Diazotrophic abundance and community structure associated with three meadow plants on the Qinghai-Tibet Plateau

Abstract

Symbiotic diazotrophs form associations with legumes and substantially fix nitrogen into soils. However, grasslands on the Qinghai-Tibet Plateau are dominated by non-legume plants, such as Kobresia tibetica. Herein, we investigated the diazotrophic abundance, composition, and community structure in the soils and roots of three plants, non-legume K. tibetica and Kobresia humilis and the legume Oxytropis ochrocephala, using molecular methods targeting nifH gene. Diazotrophs were abundantly observed in both bulk and rhizosphere soils, as well as in roots of all three plants, but their abundance varied with plant type and soil. In both bulk and rhizosphere soils, K. tibetica showed the highest diazotroph abundance, whereas K. humilis had the lowest. In roots, O. ochrocephala and K. humilis showed the highest and the lowest diazotroph abundance, respectively. The bulk and rhizosphere soils exhibited similar diazotrophic community structure in both O. ochrocephala and K. tibetica, but were substantially distinct from the roots in both plants. Interestingly, the root diazotrophic community structures in legume O. ochrocephala and non-legume K. tibetica were similar. Diazotrophs in bulk and rhizosphere soils were more diverse than those in the roots of three plants. Rhizosphere soils of K. humilis were dominated by Actinobacteria, while rhizosphere soils and roots of K. tibetica were dominated by Verrumicrobia and Proteobacteria. The O. ochrocephala root diazotrophs were dominated by Alphaproteobacteria. These findings indicate that free-living diazotrophs abundantly and diversely occur in grassland soils dominated by non-legume plants, suggesting that these diazotrophs may play important roles in fixing nitrogen into soils on the plateau.

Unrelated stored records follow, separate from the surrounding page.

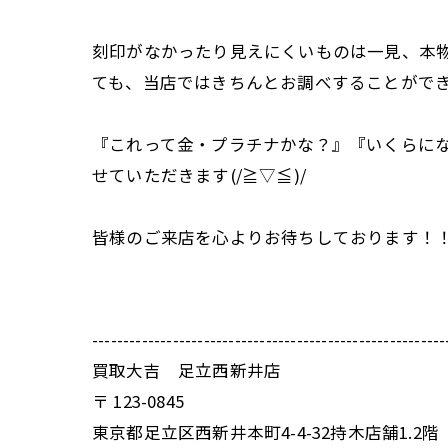
刻印がなかったり見えにくいものは一見、本物
ても、当店ではきちんとお調べすることがで
『これって金・プラチナかな？』『いくらにな
せていただきます(/≧▽≦)/
皆様のご来店を心よりお待ちしております！
---------------------------------------------------------
買取大吉 足立西新井店
〒
123-0845
東京都足立区西新井本町4-4-32持木店舗1.2階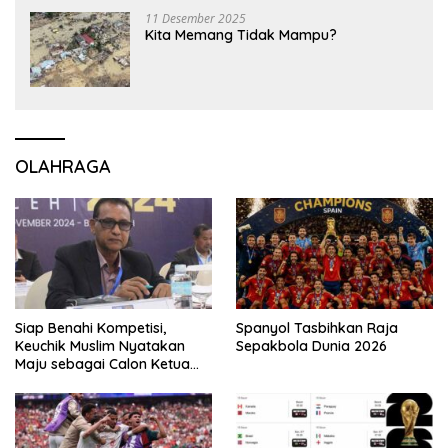
11 Desember 2025
Kita Memang Tidak Mampu?
OLAHRAGA
Siap Benahi Kompetisi,
Spanyol Tasbihkan Raja
Keuchik Muslim Nyatakan
Sepakbola Dunia 2026
Maju sebagai Calon Ketua
Asprov PSSI Aceh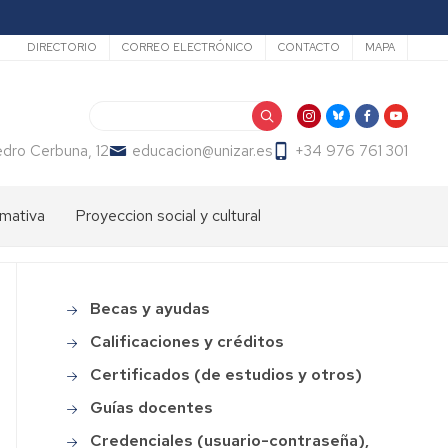
Secundario
DIRECTORIO
CORREO ELECTRÓNICO
CONTACTO
MAPA
Search
dro Cerbuna, 12
educacion@unizar.es
+34 976 761 301
mativa
Proyeccion social y cultural
ón
dos
Comisión
de
Cultura
ter
Becas y ayudas
Main
de
endizaje
menu
la
Calificaciones y créditos
Facultad
ter
Certificados (de estudios y otros)
de
fesorado
Educación
Guías docentes
loma
Día
Credenciales (usuario-contraseña),
macion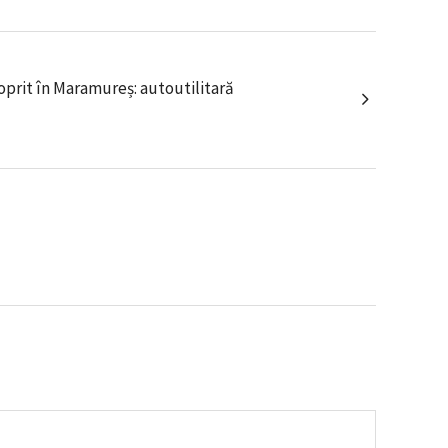
oprit în Maramureș: autoutilitară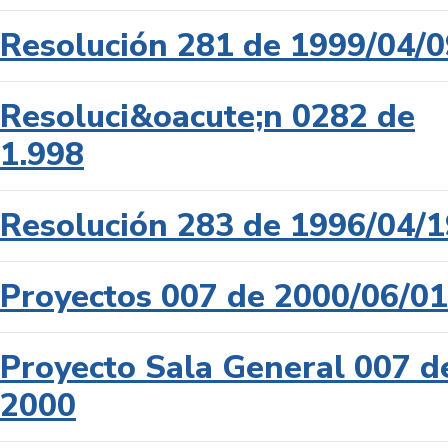
Resolución 281 de 1999/04/0
Resoluci&oacute;n 0282 de
1.998
Resolución 283 de 1996/04/1
Proyectos 007 de 2000/06/01
Proyecto Sala General 007 d
2000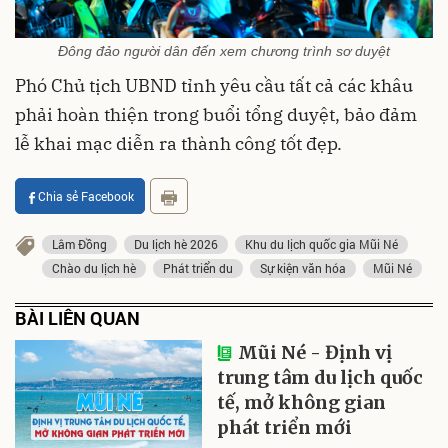
Đông đảo người dân đến xem chương trình sơ duyệt
Phó Chủ tịch UBND tỉnh yêu cầu tất cả các khâu
phải hoàn thiện trong buổi tổng duyệt, bảo đảm
lễ khai mạc diễn ra thành công tốt đẹp.
Chia sẻ Facebook
Lâm Đồng
Du lịch hè 2026
Khu du lịch quốc gia Mũi Né
Chào du lịch hè
Phát triển du
Sự kiện văn hóa
Mũi Né
BÀI LIÊN QUAN
Mũi Né - Định vị
trung tâm du lịch quốc
tế, mở không gian
phát triển mới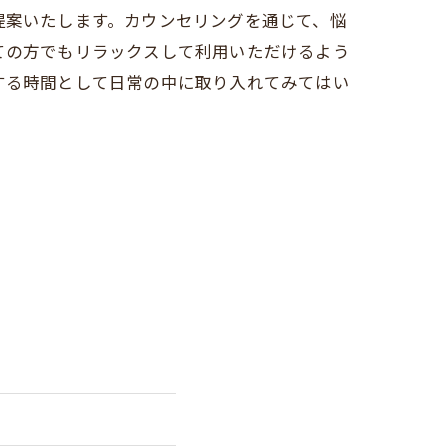
提案いたします。カウンセリングを通じて、悩
ての方でもリラックスして利用いただけるよう
する時間として日常の中に取り入れてみてはい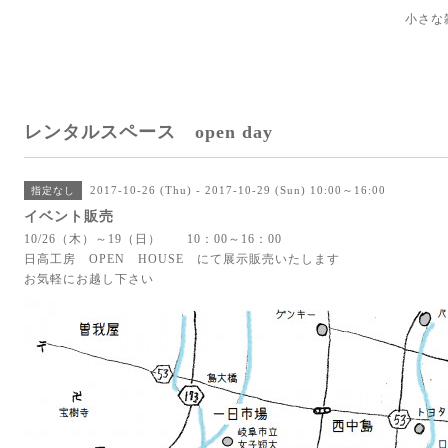
小さな
レンタルスペース open day
2017-10-26 (Thu) - 2017-10-29 (Sun) 10:00～16:00
指定なし
イベント販売
10/26（木）～19（日） 10：00～16：00
日高工房 OPEN HOUSE にて展示販売いたします
お気軽にお越し下さい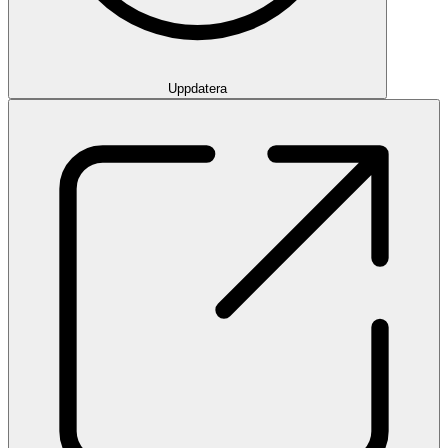
Uppdatera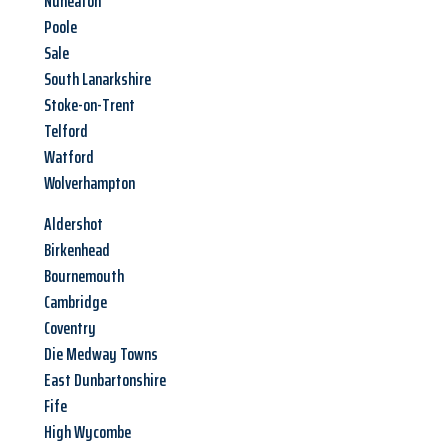
Nuneaton
Poole
Sale
South Lanarkshire
Stoke-on-Trent
Telford
Watford
Wolverhampton
Aldershot
Birkenhead
Bournemouth
Cambridge
Coventry
Die Medway Towns
East Dunbartonshire
Fife
High Wycombe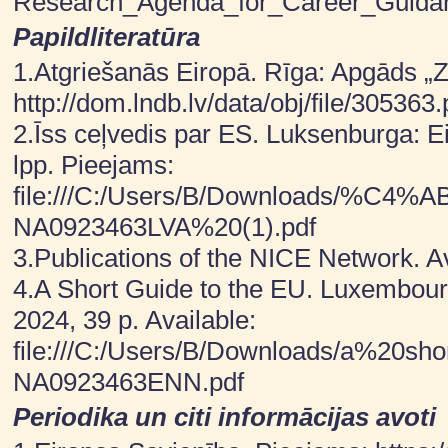
Research_Agenda_for_Career_Guidan
Papildliteratūra
1.Atgriešanās Eiropā. Rīga: Apgāds „Z
http://dom.lndb.lv/data/obj/file/305363.
2.Īss ceļvedis par ES. Luksenburga: Ei
lpp. Pieejams:
file:///C:/Users/B/Downloads/%C
NA0923463LVA%20(1).pdf
3.Publications of the NICE Network. Av
4.A Short Guide to the EU. Luxembourg
2024, 39 p. Available:
file:///C:/Users/B/Downloads/a%20
NA0923463ENN.pdf
Periodika un citi informācijas avoti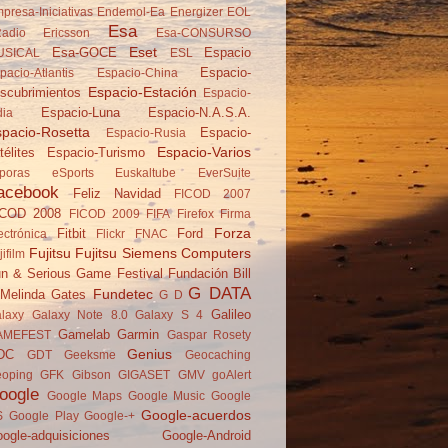
presa-Iniciativas
Endemol-Ea
Energizer
EOL
Esa
adio
Ericsson
Esa-CONSURSO
Eset
Esa-GOCE
Espacio
USICAL
ESL
Espacio-
pacio-Atlantis
Espacio-China
Espacio-Estación
scubrimientos
Espacio-
Espacio-Luna
Espacio-N.A.S.A.
dia
pacio-Rosetta
Espacio-
Espacio-Rusia
Espacio-Varios
télites
Espacio-Turismo
poras
eSports
Euskaltube
EverSuite
acebook
Feliz Navidad
FICOD 2007
ICOD 2008
FICOD 2009
FIFA
Firefox
Firma
Forza
Fitbit
Ford
ectrónica
Flickr
FNAC
Fujitsu
Fujitsu Siemens Computers
jifilm
n & Serious Game Festival
Fundación Bill
G DATA
Fundetec
Melinda Gates
G D
Galileo
laxy
Galaxy Note 8.0
Galaxy S 4
Gamelab
Garmin
AMEFEST
Gaspar Rosety
Genius
DC
GDT
Geeksme
Geocaching
oping
GFK
Gibson
GIGASET
GMV
goAlert
oogle
Google Maps
Google Music
Google
Google-acuerdos
S
Google Play
Google-+
ogle-adquisiciones
Google-Android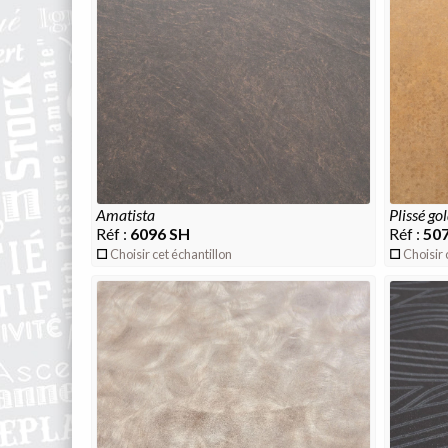
amatista
plissé go
Réf :
6096 SH
Réf :
50
Choisir cet échantillon
Choisir 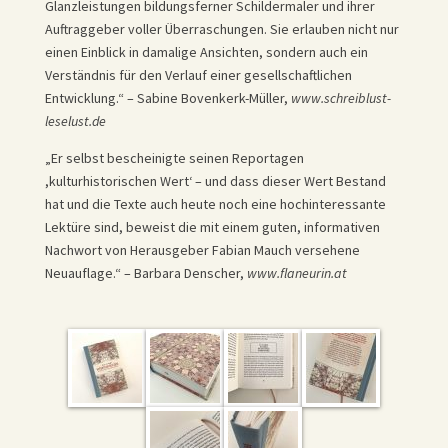
Glanzleistungen bildungsferner Schildermaler und ihrer
Auftraggeber voller Überraschungen. Sie erlauben nicht nur
einen Einblick in damalige Ansichten, sondern auch ein
Verständnis für den Verlauf einer gesellschaftlichen
Entwicklung.“ – Sabine Bovenkerk-Müller,
www.schreiblust-
leselust.de
„Er selbst bescheinigte seinen Reportagen
,kulturhistorischen Wert‘ – und dass dieser Wert Bestand
hat und die Texte auch heute noch eine hochinteressante
Lektüre sind, beweist die mit einem guten, informativen
Nachwort von Herausgeber Fabian Mauch versehene
Neuauflage.“ – Barbara Denscher,
www.flaneurin.at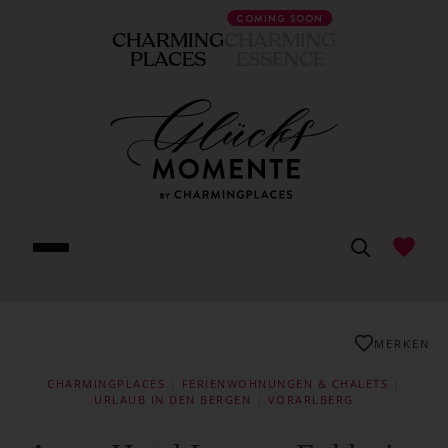
COMING SOON
CHARMING
CHARMING
PLACES
ESSENCE
MERKEN
CHARMINGPLACES
|
FERIENWOHNUNGEN & CHALETS
|
URLAUB IN DEN BERGEN
|
VORARLBERG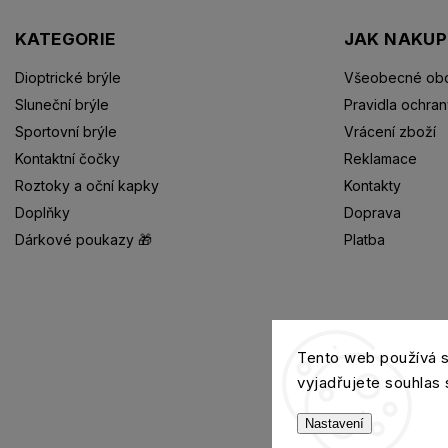
KATEGORIE
JAK NAKU
Dioptrické brýle
Všeobecné obc
Sluneční brýle
Pravidla ochran
Sportovní brýle
Vrácení zboží
Kontaktní čočky
Reklamace
Roztoky a oční kapky
Kontakty
Doplňky
Doprava
Dárkové poukazy 🎁
Platba
Dioptrické brýle
Tento web používá 
vyjadřujete souhlas 
Nastavení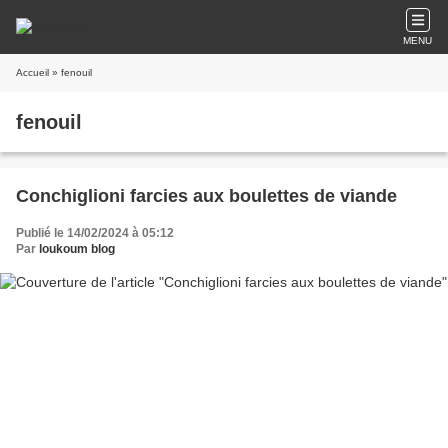
MENU
Accueil
» fenouil
fenouil
Conchiglioni farcies aux boulettes de viande
Publié le 14/02/2024 à 05:12
Par
loukoum blog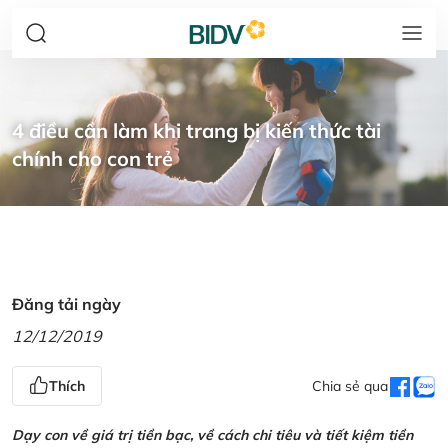
4 điều cần làm khi trang bị kiến thức tài
chính cho con trẻ
Đăng tải ngày
12/12/2019
Thích
Chia sẻ qua
Dạy con về giá trị tiền bạc, về cách chi tiêu và tiết kiệm tiền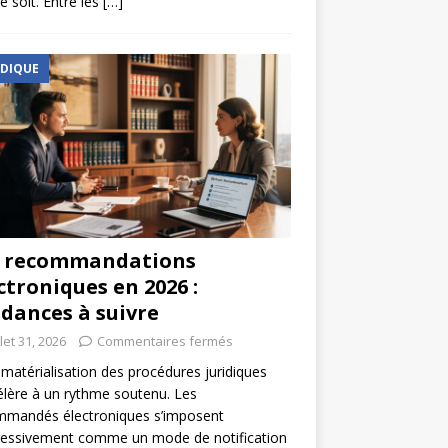
e soit. Entre les
[…]
IDIQUE
s recommandations
ctroniques en 2026 :
dances à suivre
llet 31, 2026
Commentaires fermés
matérialisation des procédures juridiques
élère à un rythme soutenu. Les
mmandés électroniques s’imposent
ressivement comme un mode de notification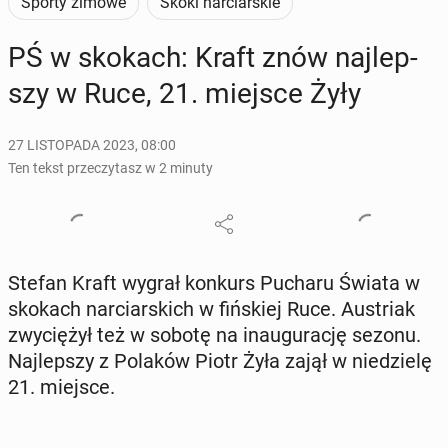
Sporty zimowe
Skoki narciarskie
PŚ w skokach: Kraft znów naj­lep­
szy w Ruce, 21. miejsce Żyły
27 LISTOPADA 2023, 08:00
Ten tekst przeczytasz w 2 minuty
Stefan Kraft wygrał konkurs Pucharu Świata w
skokach nar­ciar­skich w fiń­skiej Ruce. Au­striak
zwy­cię­żył też w sobotę na in­au­gu­ra­cję sezonu.
Naj­lep­szy z Polaków Piotr Żyła zajął w nie­dzie­lę
21. miejsce.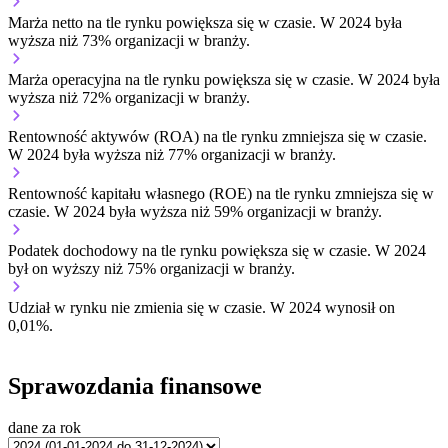
Marża netto na tle rynku
powiększa się w czasie.
W 2024 była
wyższa niż 73% organizacji w branży.
Marża operacyjna na tle rynku
powiększa się w czasie.
W 2024 była
wyższa niż 72% organizacji w branży.
Rentowność aktywów (ROA) na tle rynku
zmniejsza się w czasie.
W 2024 była wyższa niż 77% organizacji w branży.
Rentowność kapitału własnego (ROE) na tle rynku
zmniejsza się w
czasie.
W 2024 była wyższa niż 59% organizacji w branży.
Podatek dochodowy na tle rynku
powiększa się w czasie.
W 2024
był on wyższy niż 75% organizacji w branży.
Udział w rynku
nie zmienia się w czasie.
W 2024 wynosił on
0,01%.
Sprawozdania finansowe
dane za rok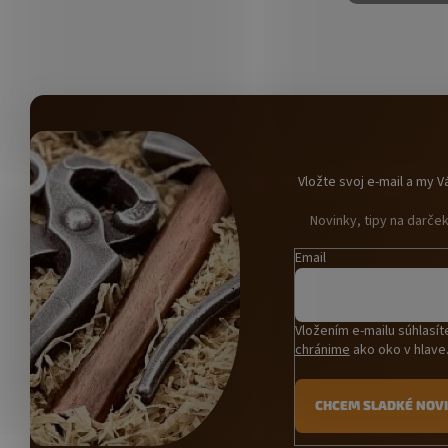
Vložte svoj e-mail a my
Novinky, tipy na darče
Email
Vložením e-mailu súhlasí
chránime
ako oko v hlave
CHCEM SLADKÉ NOV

Keywords: Qinghai-Tibet Plateau; biological nitrogen fixation; diazotrophs; grassland ecosystems; nifH gene; non-leguminous plants.

Figure 1

Diazotrophic abundance indicated by the nifH gene in the bulk soils (A), rhizosphere soils (B), and the roots of the three plant species (C). Error bars denote the standard error of the mean. Different lowercase letters indicate a significant difference at p < 0.05 among the bulk and rhizosphere soils, and roots of three plants. Kh, Kt, and Oo stand for Kobresia humilis, Kobresia tibetica, and Oxytropis ochrocephala, respectively.

Figure 2

Diazotrophic community structure assessed by principal component analysis (PCA) based on terminal restriction fragment length polymorphism profiles. The shapes of the symbols indicate sample type: bulk soils (triangle), rhizosphere soils (rectangle), and the roots (cross). The percentage of the variation explained by the plotted principal coordinates is indicated on the axes. Kh, Oo, and Kt represent Kobresia humilis, Oxytropis ochrocephala, and Kobresia tibetica, respectively.

Figure 3

Neighbor-joining phylogenetic tree of nifH gene sequences. Clones are shown in bold with sample name, followed by the corresponding length of terminal restriction fragments and accession number. Bootstrap values (>50) determined from 1,000 iterations are indicated at branch points.

Figure 4

Relative abundance and distribution of the most dominant diazotrophic terminal restriction fragments obtained by terminal restriction fragment length polymorphism analysis. Kh, Oo and Kt represent Kobresia humilis, Oxytropis ochrocephala, and Kobresia tibetica, respectively.